= Mockingbird Foundation =

Nonprofit organization associated with Phish

The Mockingbird Foundation is a charitable organization founded by fans of the jam band Phish in 1996 (legally incorporated the following year) to support music education for children. Unconventional in structure, it exists almost entirely online, allowing a higher percentage of income to be distributed directly to deserving organizations. Projects include the publication of The Phish Companion and the production of the Phish tribute album Sharin' in the Groove. As of July 29, 2026, Mockingbird had provided 803 disbursements (through grants and other awards) totaling over $3,000,000; sold over 70,000 copies of The Phish Companion; and sold over 25,000 copies of Sharin' in the Groove. The organization was recognized officially by Phish when, in 2004, the band donated all proceeds from their Livephish download service to the Mockingbird Foundation.

==The Phish Companion==
The Mockingbird Foundation is a leading provider of historical information about the band Phish and its music. The Foundation's book project, The Phish Companion, is a comprehensive and authoritative reference chronicling Phish and their music, including years preceding and following the band's own history. It was researched with the help of all official Phish sources, including band archivist Kevin Shapiro, bassist Mike Gordon, lyricist Tom Marshall, and others. Over 1,500 named fans contributed to the First Edition, with several hundred more augmenting the second.

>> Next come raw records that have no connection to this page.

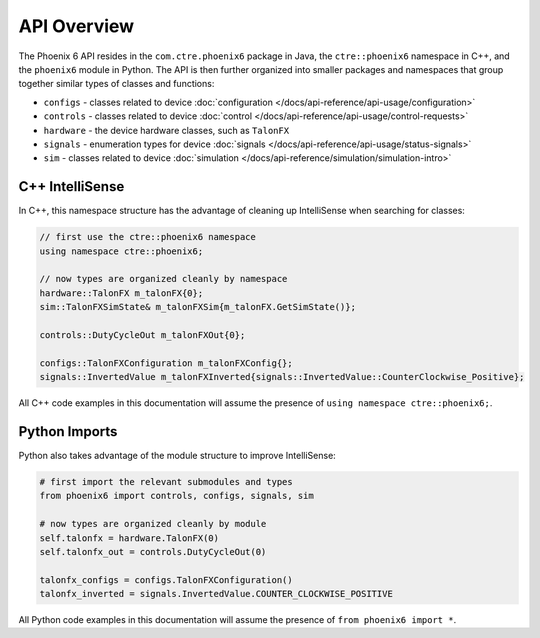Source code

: API Overview
============

The Phoenix 6 API resides in the ``com.ctre.phoenix6`` package in Java, the ``ctre::phoenix6`` namespace in C++, and the ``phoenix6`` module in Python. The API is then further organized into smaller packages and namespaces that group together similar types of classes and functions:

- ``configs`` - classes related to device :doc:`configuration </docs/api-reference/api-usage/configuration>`
- ``controls`` - classes related to device :doc:`control </docs/api-reference/api-usage/control-requests>`
- ``hardware`` - the device hardware classes, such as ``TalonFX``
- ``signals`` - enumeration types for device :doc:`signals </docs/api-reference/api-usage/status-signals>`
- ``sim`` - classes related to device :doc:`simulation </docs/api-reference/simulation/simulation-intro>`

C++ IntelliSense
^^^^^^^^^^^^^^^^

In C++, this namespace structure has the advantage of cleaning up IntelliSense when searching for classes:

.. code-block:: cpp

   // first use the ctre::phoenix6 namespace
   using namespace ctre::phoenix6;

   // now types are organized cleanly by namespace
   hardware::TalonFX m_talonFX{0};
   sim::TalonFXSimState& m_talonFXSim{m_talonFX.GetSimState()};

   controls::DutyCycleOut m_talonFXOut{0};

   configs::TalonFXConfiguration m_talonFXConfig{};
   signals::InvertedValue m_talonFXInverted{signals::InvertedValue::CounterClockwise_Positive};

All C++ code examples in this documentation will assume the presence of ``using namespace ctre::phoenix6;``.

Python Imports
^^^^^^^^^^^^^^

Python also takes advantage of the module structure to improve IntelliSense:

.. code-block:: python

   # first import the relevant submodules and types
   from phoenix6 import controls, configs, signals, sim

   # now types are organized cleanly by module
   self.talonfx = hardware.TalonFX(0)
   self.talonfx_out = controls.DutyCycleOut(0)

   talonfx_configs = configs.TalonFXConfiguration()
   talonfx_inverted = signals.InvertedValue.COUNTER_CLOCKWISE_POSITIVE

All Python code examples in this documentation will assume the presence of ``from phoenix6 import *``.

The third edition of The Phish Companion: A Guide to the Band & Their Music is a hard-bound, 898-page, full-color reference guide, with setlists, song histories, charts, show reviews, fan stories, and 128 pages of Phish photography – most of which has never been published.

==Sharin' in the Groove==
A Phish tribute album, Sharin' in the Groove, features nearly two hours of music from 23 individual acts including The Wailers, Dave Matthews, Jimmy Buffett, John Scofield, Arlo Guthrie, the Stanford Marching Band, The Vermont Youth Orchestra, Tom Marshall, as well as members of the Trey Anastasio's band, Jefferson Airplane, Talking Heads, and Los Lobos. It was produced independently on an all-volunteer basis: none of the artists, managers, studios, or others involved received compensation for their contribution. The tracks are arranged like a live show, including two sets and an encore.

==Phish.net==
The Foundation formally adopted the fan website Phish.net as a project January 17, 2005. The site had begun in 1991 and served Phish fans for nearly two decades as static HTML pages. It was re-launched as an integrated database of setlists, song histories, reviews, and more in fall 2009.

==Runaway Open==
The Foundation has held a series of events (poker, poster/art, yoga, road race, wine tasting, and golf), including an annual charity golf tournament for Phish fans starting in 2016. The Runaway Open event name makes reference to several Phish songs, including "Runaway Jim" and "Kung", the latter of which includes the line, "Yes, we can stage a runaway golf cart marathon." The event has taken place at six course in three states (NV, CO, and CA). The 10th Annual Runaway Open was April 27, 2025, at De Bell Golf Club in Burbank

==DeLucia Awards==
In 2004, the Foundation announced plans to acknowledge innovative work in music education through the institution of the DeLucia Awards, named for Mockingbird founder and originator of The Phish Companion, Craig DeLucia. The first DeLucia Awards were announced in May 2006.

There may be up to five DeLucia Award recipients in a given year; and each year, one recipient will also be awarded the DeLucia Prize, a monetary complement of $1,000. The recipient(s) should have accomplished something which effectively developed musical abilities, made efficient use of available resources, could be replicated in other settings, and might inspire others to seek, provide, and/or support music education. The recipient(s) will have demonstrated a passion for music education such as by teaching in an exceptional, innovative, or unique manner; impacting their communities in a substantial way; or using unconventional techniques, discourse, or concepts in their roles as music educators.